The Wall Street Journal (10/19/20) still maintains that Morales “claimed victory in an election that observers said was marred by irregularities.”

That MAS won this month’s election in an apparent landslide hasn’t meant an end to US media hostilities. The Wall Street Journal  (10/19/20) said that Arce’s victory comes after “observers from the Organization of American States said that an audit turned up ‘clear manipulation’ of the voting system” in Bolivia’s 2019 election, as though the OAS verdict were universally accepted rather than widely rejected. The paper misleadingly described Morales’ ouster as a “resignation”—as though it were voluntary—and said that Áñez’s government “has been criticized as corrupt and botching its response to the Covid-19 pandemic,” without mentioning that it has also been criticized for slaughtering protestors and rampant political repression. The AP (10/19/20), similarly, said Morales left “when police and military leaders suggested he leave,” akin to saying that a shopkeeper gave the Mafia protection money when they “suggested” doing so.

A subsequent Journal (10/20/20) article quoted Jim Shultz of the Democracy Center:

“This is the election that Bolivia would’ve had a year ago if Evo had respected the constitution,” Mr. Shultz said, referring to Mr. Morales’ failed bid to seek a fourth term and the turmoil that followed. “Bolivia would’ve been spared all of the trauma over the last year.”
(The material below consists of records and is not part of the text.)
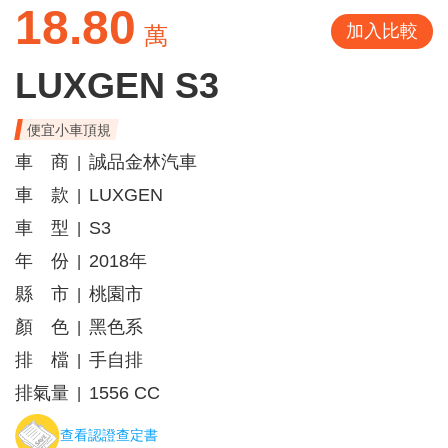
18.80
加入比較
萬
LUXGEN S3
便宜小車頂規
車 商
誠品金林汽車
|
車 款
LUXGEN
|
車 型
S3
|
年 份
2018年
|
縣 市
桃園市
|
顏 色
黑色系
|
排 檔
手自排
|
排氣量
1556 CC
|
查看認證查定書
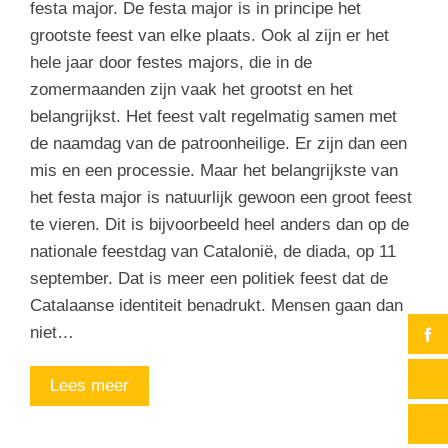
festa major. De festa major is in principe het
grootste feest van elke plaats. Ook al zijn er het
hele jaar door festes majors, die in de
zomermaanden zijn vaak het grootst en het
belangrijkst. Het feest valt regelmatig samen met
de naamdag van de patroonheilige. Er zijn dan een
mis en een processie. Maar het belangrijkste van
het festa major is natuurlijk gewoon een groot feest
te vieren. Dit is bijvoorbeeld heel anders dan op de
nationale feestdag van Catalonië, de diada, op 11
september. Dat is meer een politiek feest dat de
Catalaanse identiteit benadrukt. Mensen gaan dan
niet…
Lees meer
Curiously, the article does not give space to anyone offering the perspective that  “Bolivia would’ve been spared all of the trauma over the last year” if the country’s US-backed right wing hadn’t carried out a coup and then murdered people. Never mind that Morales’ 2019 bid for a fourth term wasn’t “failed,” in that he won the vote, and there are no credible claims he did so because of fraud; it’s also not true that Morales failed to “respect…the constitution.” While the results of a referendum said that Morales could not run for a fourth term, the country’s Supreme Electoral Court later ruled that Morales could run in 2019.

AP (10/20/20) took the same line, saying that Morales “shrugged aside a public vote that had set term limits,” as if the court’s decision hadn’t taken place, and as if courts don’t regularly overturn democratic decisions, including referendums, in the US or liberal democracies the world over.

Continuing to lie about Morales and MAS even after this year’s electoral triumph functions as an attempt to discredit socialists in Bolivia, Latin America and beyond, giving the MAS an undeserved reputation for being authoritarian while papering over the worst violations the Bolivian right enacted in its year in power. Muddying the facts in this fashion perpetuates the narrative that Bolivia’s left-wing forces are enemies of human rights and democracy, propaganda that could make it harder for citizens in the Global North to demand their governments allow Bolivians to self-govern as they see fit.

In these ways, the coverage is priming American audiences to acquiesce to their government’s support for the racist, violent, undemocratic Bolivian right wing, and against an MAS movement that has brought major gains to the Bolivian population.